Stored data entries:
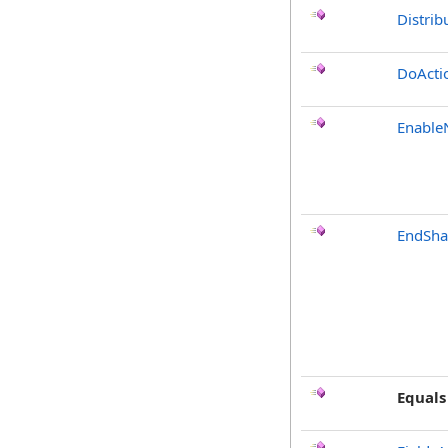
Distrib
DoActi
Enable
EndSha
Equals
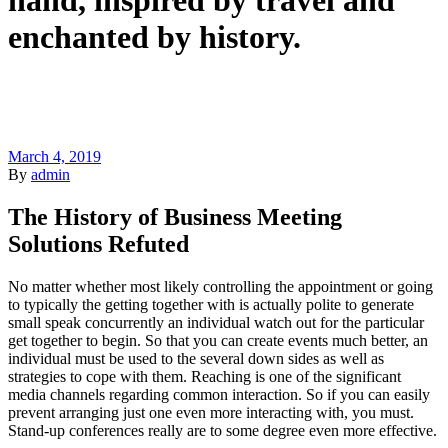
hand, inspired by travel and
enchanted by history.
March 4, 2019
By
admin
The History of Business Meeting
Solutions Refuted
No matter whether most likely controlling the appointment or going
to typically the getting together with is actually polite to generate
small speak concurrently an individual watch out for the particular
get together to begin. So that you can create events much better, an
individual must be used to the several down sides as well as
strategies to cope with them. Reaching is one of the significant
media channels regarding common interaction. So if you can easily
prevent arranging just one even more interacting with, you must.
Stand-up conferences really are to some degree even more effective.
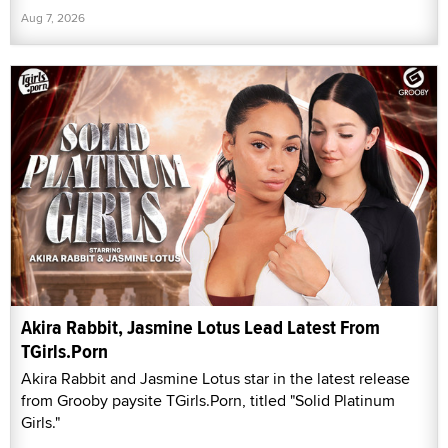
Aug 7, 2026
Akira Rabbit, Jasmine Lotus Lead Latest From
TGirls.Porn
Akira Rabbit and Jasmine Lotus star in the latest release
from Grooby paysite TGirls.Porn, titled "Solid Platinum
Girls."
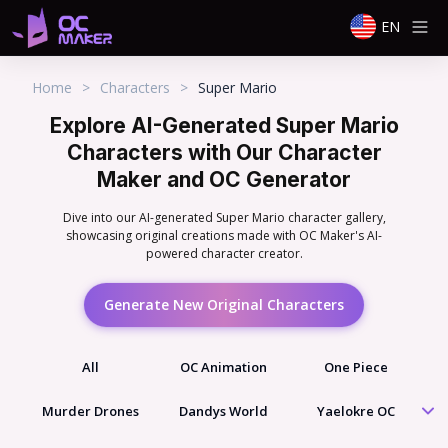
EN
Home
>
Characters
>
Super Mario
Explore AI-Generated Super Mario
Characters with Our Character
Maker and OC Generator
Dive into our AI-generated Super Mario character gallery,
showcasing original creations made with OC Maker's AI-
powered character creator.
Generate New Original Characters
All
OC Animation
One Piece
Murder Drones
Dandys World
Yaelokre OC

==

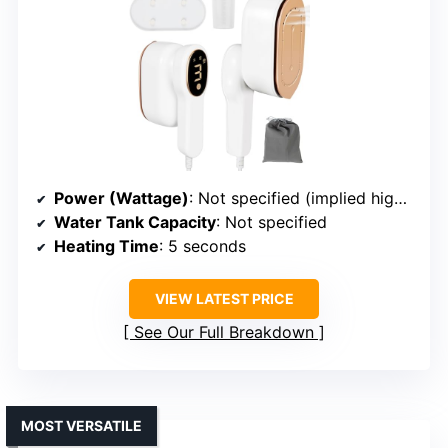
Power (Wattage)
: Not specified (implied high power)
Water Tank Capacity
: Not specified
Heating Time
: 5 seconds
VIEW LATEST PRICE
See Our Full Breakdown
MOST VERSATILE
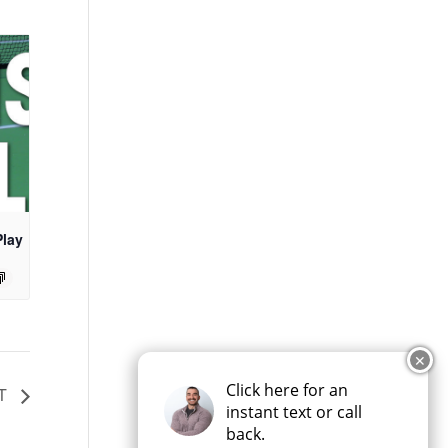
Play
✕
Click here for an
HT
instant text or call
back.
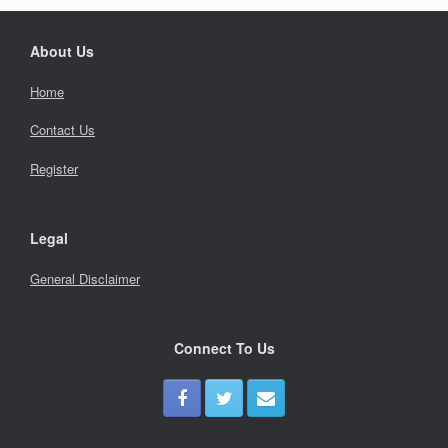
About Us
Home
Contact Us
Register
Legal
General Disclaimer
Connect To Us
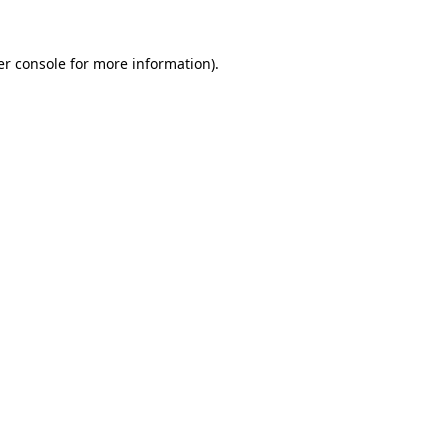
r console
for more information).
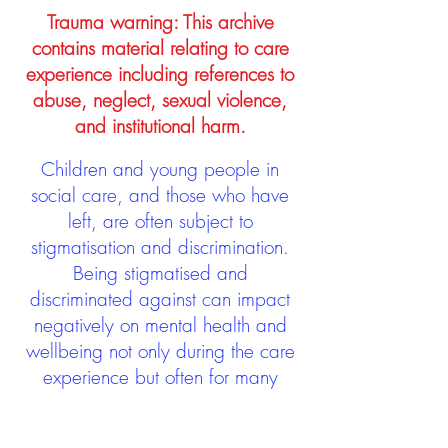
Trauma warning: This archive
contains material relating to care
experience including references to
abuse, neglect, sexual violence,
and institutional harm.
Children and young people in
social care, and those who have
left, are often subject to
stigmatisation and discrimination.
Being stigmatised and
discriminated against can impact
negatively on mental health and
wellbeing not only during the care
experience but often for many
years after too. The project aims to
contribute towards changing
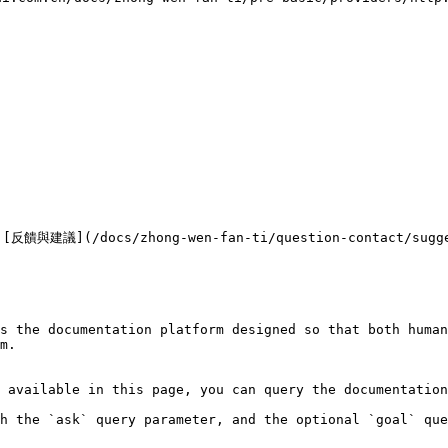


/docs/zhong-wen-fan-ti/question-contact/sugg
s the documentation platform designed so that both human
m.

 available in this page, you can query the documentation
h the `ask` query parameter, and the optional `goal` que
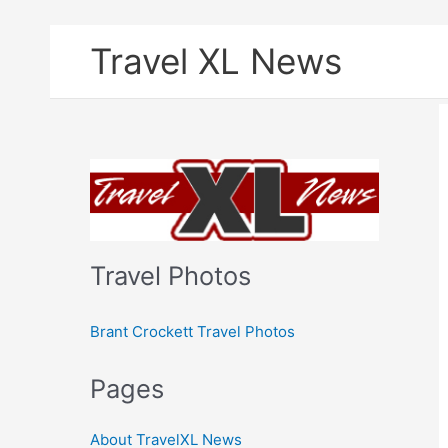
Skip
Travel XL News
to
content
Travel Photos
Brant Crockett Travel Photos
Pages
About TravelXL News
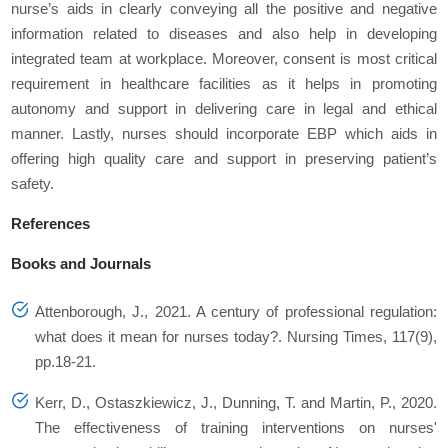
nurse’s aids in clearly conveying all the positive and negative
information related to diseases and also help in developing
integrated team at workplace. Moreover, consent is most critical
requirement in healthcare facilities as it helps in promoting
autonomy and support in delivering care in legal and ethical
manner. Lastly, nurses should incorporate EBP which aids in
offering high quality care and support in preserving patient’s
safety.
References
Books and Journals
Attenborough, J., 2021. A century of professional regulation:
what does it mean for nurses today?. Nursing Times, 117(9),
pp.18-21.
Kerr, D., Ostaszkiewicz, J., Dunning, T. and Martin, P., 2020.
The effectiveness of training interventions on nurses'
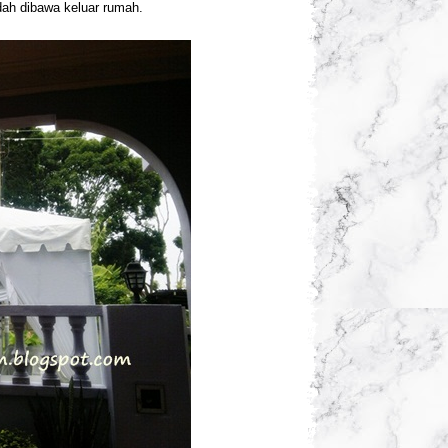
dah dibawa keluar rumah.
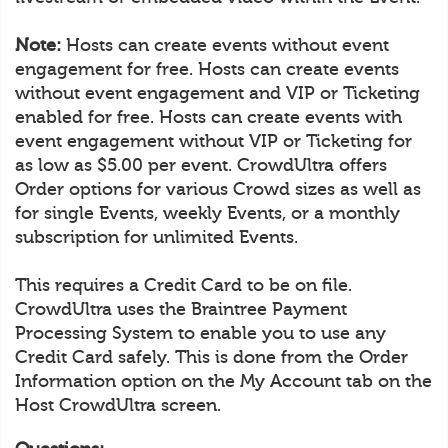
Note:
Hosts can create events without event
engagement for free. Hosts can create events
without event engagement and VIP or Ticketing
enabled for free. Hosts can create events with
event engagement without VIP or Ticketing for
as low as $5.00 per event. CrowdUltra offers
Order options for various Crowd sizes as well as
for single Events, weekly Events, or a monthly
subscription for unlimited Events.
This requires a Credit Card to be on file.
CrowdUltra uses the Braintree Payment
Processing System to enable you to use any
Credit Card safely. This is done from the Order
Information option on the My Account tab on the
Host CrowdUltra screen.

### WHAT YOU SHOULD DO
Above are the records; copy from them only the lines starting at the one containing "Akira Rabbit, Jasmine Lotus Lead Latest From" and ending at the one containing "Yaelokre OC", exactly and without pictures.

### RESULT BELOW
Akira Rabbit, Jasmine Lotus Lead Latest From
TGirls.Porn
Akira Rabbit and Jasmine Lotus star in the latest release
from Grooby paysite TGirls.Porn, titled "Solid Platinum
Girls."
EN
Home
>
Characters
>
Super Mario
Explore AI-Generated Super Mario
Characters with Our Character
Maker and OC Generator
Dive into our AI-generated Super Mario character gallery,
showcasing original creations made with OC Maker's AI-
powered character creator.
Generate New Original Characters
All
OC Animation
One Piece
Murder Drones
Dandys World
Yaelokre OC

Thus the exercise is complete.